> **Given records**
***

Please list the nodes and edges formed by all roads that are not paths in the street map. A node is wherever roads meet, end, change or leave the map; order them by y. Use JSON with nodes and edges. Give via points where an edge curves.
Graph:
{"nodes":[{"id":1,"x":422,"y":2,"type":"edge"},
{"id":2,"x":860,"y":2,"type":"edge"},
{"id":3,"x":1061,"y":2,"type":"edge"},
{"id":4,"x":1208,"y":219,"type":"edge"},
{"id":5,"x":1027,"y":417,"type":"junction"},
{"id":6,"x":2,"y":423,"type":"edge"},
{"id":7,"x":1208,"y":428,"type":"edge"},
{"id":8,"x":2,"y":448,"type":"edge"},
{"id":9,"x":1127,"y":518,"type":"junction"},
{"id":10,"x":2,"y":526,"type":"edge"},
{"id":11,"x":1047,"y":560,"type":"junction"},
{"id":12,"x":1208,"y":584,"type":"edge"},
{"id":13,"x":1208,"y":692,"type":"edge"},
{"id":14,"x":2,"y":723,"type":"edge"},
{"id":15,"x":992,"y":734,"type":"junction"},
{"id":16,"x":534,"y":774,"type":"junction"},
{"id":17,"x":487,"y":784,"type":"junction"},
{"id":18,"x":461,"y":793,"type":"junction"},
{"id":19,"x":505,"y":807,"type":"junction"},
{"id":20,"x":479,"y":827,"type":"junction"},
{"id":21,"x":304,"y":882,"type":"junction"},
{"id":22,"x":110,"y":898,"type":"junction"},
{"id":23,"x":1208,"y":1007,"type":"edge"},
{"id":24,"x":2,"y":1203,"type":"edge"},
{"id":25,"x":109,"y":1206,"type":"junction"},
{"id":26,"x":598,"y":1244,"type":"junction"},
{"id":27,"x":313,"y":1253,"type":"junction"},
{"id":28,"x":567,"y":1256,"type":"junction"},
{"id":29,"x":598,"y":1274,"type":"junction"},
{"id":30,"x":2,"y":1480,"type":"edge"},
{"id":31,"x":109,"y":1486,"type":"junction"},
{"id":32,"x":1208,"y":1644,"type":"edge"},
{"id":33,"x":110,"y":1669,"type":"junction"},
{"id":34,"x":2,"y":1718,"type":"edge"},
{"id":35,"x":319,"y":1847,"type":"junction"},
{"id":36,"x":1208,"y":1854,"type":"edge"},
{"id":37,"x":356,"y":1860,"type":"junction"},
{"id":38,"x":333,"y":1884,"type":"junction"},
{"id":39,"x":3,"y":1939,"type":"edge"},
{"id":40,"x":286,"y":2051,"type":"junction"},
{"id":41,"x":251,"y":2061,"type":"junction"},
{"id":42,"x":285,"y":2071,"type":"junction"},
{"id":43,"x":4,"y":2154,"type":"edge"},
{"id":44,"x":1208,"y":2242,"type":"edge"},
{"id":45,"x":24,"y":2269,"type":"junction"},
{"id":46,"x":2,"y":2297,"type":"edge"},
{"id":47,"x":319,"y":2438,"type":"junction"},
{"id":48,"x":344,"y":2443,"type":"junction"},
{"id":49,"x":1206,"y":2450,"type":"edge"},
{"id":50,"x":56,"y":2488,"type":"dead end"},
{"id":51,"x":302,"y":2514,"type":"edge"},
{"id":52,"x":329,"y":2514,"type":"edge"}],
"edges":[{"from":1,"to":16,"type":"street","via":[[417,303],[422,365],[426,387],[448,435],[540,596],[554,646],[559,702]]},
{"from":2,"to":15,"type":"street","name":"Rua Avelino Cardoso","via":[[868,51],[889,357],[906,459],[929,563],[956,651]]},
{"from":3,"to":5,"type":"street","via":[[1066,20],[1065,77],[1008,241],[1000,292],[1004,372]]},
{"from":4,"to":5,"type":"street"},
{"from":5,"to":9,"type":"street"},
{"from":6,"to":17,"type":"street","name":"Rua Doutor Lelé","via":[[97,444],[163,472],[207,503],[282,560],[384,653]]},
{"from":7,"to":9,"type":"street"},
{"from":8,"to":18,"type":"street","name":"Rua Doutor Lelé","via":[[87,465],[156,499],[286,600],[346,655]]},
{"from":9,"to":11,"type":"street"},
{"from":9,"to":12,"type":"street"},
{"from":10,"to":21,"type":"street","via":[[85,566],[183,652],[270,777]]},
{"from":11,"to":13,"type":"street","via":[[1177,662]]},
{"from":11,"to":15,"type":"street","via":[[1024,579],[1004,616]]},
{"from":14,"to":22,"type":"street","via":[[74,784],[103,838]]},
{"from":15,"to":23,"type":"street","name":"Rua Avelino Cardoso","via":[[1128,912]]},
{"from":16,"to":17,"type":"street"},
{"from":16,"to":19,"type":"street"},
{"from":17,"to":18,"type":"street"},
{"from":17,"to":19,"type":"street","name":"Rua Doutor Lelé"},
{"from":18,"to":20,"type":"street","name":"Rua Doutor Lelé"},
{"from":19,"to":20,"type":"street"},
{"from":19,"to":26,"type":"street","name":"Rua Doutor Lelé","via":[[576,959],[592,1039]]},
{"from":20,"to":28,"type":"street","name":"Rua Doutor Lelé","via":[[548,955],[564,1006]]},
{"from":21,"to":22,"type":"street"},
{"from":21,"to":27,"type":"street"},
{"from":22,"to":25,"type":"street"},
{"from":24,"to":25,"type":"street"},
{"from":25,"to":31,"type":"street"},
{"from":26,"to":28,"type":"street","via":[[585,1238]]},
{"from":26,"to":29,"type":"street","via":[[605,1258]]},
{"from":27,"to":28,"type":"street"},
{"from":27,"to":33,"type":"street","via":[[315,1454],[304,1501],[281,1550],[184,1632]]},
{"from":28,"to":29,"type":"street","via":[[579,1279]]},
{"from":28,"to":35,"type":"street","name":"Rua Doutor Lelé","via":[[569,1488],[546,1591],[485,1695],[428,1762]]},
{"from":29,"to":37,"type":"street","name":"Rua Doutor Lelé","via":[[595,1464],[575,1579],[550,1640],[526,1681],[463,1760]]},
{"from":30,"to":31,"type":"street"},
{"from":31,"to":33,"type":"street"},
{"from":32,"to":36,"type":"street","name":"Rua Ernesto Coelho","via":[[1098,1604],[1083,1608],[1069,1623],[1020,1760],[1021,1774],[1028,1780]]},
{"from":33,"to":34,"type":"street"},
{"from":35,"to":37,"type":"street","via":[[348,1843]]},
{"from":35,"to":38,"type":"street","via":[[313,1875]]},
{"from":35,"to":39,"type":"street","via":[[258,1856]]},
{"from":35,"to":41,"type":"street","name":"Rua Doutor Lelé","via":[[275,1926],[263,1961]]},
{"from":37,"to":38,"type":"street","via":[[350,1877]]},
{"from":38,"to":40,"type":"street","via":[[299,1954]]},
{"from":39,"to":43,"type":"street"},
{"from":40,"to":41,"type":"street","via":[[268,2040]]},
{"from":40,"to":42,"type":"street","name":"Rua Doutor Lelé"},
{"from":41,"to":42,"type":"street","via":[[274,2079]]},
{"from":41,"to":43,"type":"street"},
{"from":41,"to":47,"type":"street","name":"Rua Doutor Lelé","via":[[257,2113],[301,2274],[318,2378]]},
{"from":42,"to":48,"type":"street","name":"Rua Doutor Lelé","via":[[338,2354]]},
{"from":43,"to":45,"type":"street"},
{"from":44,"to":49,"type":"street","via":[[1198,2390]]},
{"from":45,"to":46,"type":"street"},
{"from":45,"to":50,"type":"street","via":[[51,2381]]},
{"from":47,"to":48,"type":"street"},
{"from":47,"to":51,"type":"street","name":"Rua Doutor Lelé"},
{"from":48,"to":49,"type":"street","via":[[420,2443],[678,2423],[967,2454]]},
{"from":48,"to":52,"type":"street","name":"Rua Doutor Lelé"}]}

***

> **Requirement**
Each line of the entries above that includes the string "edges" should be copied out.

> **Task output**
Please list the nodes and edges formed by all roads that are not paths in the street map. A node is wherever roads meet, end, change or leave the map; order them by y. Use JSON with nodes and edges. Give via points where an edge curves.
"edges":[{"from":1,"to":16,"type":"street","via":[[417,303],[422,365],[426,387],[448,435],[540,596],[554,646],[559,702]]},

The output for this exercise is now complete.